«Le béton ne remplit pas le ventre», se plaint Alessandra Korap, indienne brésilienne de l’ethnie Munduruku, venue à Brasilia pour dénoncer la construction d’un gigantesque barrage en pleine forêt amazonienne.
Cette semaine, plus de 3.000 indiens issus de tribus de plusieurs pays d’Amérique Latine campaient autour des symboles du pouvoir de la capitale du Brésil pour réclamer la reconnaissance de leurs coutumes et de leurs territoires face aux menaces de la déforestation et de l’agro-business.
La 14e édition du rassemblement «Terre Libre» a été marquée par des conférences et des rituels en public, mais aussi par des manifestations qui ont tourné à l’affrontement avec la police.

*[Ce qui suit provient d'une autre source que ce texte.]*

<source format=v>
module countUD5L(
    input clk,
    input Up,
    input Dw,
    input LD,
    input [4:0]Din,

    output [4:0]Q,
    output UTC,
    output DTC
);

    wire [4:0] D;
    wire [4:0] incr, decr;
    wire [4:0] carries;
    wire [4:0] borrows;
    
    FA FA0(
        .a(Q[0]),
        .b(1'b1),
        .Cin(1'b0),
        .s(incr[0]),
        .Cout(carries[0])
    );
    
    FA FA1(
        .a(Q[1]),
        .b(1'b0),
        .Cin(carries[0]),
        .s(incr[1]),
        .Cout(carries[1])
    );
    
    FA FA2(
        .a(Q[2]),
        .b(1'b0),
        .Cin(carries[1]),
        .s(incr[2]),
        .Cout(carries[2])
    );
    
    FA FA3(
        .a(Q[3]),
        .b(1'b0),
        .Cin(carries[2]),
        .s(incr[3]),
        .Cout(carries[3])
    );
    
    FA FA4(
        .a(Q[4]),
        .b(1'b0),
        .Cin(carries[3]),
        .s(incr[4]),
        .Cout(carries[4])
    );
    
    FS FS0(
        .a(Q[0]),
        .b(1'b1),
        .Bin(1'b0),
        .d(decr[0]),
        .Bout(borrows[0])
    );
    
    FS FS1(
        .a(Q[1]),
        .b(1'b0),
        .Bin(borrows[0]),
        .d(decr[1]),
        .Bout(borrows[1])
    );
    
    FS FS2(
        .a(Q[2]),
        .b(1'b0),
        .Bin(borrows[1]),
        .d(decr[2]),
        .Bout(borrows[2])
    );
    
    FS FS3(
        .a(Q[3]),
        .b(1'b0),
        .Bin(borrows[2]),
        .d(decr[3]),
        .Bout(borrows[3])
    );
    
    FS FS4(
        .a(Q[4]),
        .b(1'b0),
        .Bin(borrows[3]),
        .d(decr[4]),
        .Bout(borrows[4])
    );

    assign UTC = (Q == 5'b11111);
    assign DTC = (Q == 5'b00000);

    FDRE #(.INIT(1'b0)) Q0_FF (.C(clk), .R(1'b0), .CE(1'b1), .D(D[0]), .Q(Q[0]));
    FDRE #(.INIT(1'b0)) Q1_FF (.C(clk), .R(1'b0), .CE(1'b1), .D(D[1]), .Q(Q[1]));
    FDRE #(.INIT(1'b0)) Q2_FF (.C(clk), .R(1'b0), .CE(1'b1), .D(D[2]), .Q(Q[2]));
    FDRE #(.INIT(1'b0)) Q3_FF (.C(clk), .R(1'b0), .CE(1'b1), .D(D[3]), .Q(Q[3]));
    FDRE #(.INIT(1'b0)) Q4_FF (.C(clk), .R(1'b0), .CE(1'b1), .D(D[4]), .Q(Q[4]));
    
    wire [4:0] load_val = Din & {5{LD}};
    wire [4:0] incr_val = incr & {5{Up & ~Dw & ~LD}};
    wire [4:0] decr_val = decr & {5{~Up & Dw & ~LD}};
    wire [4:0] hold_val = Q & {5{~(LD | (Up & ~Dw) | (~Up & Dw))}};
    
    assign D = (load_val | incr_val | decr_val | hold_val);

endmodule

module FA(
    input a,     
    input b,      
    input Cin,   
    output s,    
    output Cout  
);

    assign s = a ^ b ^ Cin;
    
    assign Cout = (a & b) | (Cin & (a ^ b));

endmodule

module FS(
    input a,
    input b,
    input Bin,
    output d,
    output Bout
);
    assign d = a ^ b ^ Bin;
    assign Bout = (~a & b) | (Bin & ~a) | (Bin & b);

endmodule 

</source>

Mardi, l’esplanade située devant le parlement a été le théâtre de scènes surréalistes: des dizaines d’indiens armés d’arcs et de flèches repoussés dans un nuage de gaz lacrymogène alors qu’ils portaient de faux cercueils représentant leurs congénères tués ces dernières années.
Droits bafoués
Territoires grignotés par de grands projets d’infrastructures, menaces d’exécution venant de grands propriétaires terriens: les problèmes ne datent pas
d’hier. Mais depuis l’arrivée au pouvoir en 2016 du président conservateur Michel Temer, épaulé par un Parlement où le lobby de l’agro-business compte de nombreux relais, les autochtones se sentent plus menacés que jamais.
«Je n’avais jamais vu un Parlement aussi conservateur, avec autant de préjugés contre les minorités», souligne Alvaro Tucano, d’une tribu installée près de la frontière avec la Colombie et le Venezuela.

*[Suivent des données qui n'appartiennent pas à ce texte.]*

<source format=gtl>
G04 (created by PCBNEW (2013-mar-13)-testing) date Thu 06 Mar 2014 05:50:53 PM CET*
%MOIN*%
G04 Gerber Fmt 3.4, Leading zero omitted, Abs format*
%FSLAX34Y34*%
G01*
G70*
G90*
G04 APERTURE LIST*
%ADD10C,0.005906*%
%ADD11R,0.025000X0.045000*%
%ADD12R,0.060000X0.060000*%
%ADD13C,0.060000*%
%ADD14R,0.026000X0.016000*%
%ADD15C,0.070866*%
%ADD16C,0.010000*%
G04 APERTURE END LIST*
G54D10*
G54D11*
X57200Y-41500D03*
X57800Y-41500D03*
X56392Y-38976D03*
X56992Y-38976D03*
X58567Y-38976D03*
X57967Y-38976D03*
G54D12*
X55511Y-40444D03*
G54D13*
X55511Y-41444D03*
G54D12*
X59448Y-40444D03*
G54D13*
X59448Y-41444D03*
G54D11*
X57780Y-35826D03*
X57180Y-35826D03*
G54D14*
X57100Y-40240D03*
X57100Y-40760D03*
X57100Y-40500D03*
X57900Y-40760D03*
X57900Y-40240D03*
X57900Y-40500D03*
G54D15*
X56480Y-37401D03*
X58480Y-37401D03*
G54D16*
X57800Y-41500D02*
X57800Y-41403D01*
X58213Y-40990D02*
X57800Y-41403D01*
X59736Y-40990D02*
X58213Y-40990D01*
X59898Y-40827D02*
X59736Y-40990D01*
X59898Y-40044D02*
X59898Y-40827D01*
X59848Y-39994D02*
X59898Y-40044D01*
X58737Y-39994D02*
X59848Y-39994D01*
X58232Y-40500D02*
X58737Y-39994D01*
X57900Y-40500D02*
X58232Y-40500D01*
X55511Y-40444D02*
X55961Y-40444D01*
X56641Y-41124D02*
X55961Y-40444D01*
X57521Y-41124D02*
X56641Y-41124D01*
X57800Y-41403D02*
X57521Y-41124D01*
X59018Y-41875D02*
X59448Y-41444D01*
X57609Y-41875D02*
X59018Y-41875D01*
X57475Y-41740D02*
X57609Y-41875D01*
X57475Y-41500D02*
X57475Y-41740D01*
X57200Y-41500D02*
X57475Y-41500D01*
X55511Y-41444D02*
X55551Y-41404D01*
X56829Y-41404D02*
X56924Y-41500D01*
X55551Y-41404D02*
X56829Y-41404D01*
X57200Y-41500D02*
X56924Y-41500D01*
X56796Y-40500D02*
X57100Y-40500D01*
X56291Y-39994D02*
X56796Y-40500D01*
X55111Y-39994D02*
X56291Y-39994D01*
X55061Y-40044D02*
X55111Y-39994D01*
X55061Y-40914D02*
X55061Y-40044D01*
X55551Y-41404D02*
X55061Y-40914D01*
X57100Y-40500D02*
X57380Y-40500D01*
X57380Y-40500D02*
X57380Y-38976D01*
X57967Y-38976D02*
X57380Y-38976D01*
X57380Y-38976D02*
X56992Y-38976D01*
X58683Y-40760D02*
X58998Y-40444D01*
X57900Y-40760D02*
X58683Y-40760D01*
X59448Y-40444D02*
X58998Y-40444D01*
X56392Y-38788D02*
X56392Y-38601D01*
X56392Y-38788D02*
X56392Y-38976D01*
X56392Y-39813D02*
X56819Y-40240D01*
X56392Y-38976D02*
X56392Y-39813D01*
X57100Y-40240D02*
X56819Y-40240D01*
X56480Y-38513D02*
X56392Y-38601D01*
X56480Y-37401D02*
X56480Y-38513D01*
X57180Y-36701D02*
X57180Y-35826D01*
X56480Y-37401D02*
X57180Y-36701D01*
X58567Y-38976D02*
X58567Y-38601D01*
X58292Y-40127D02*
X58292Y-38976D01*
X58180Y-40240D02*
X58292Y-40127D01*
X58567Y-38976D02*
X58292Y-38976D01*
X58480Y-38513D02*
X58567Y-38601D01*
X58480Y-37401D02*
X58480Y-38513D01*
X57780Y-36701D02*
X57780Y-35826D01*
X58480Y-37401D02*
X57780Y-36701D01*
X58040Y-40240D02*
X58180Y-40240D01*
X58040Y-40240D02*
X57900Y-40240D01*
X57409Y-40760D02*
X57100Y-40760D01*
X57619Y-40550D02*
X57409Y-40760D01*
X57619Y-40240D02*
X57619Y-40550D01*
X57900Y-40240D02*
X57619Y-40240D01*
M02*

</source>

«Au Brésil, les droits des indiens sont bafoués à cause de l’influence d’hommes politiques et de chefs d’entreprise qui voient avec convoitise la richesse de nos territoires. Et c’est le cas dans toute l’Amérique Latine», dénonce Candido Mezua, de la tribu panaméenne Emberá.
Selon le dernier recensement, datant de 2010, 896.000 indiens de 305 ethnies vivent au Brésil, 0,4% d’une population totale de plus de 200 millions d’habitants. Ils occupent 12% du territoire, la plupart dans la région amazonienne, au nord du pays. Mais ces terres, censées leur être réservées, sont de plus en plus souvent mordues par l’expansion agricole, dans des conflits parfois teintés de sang.
En 2015, au moins 137 indiens ont été assassinés au Brésil, 891 depuis 2003, d’après les chiffres du Conseil Indien Missionnaire (CIMI), une ONG catholique locale.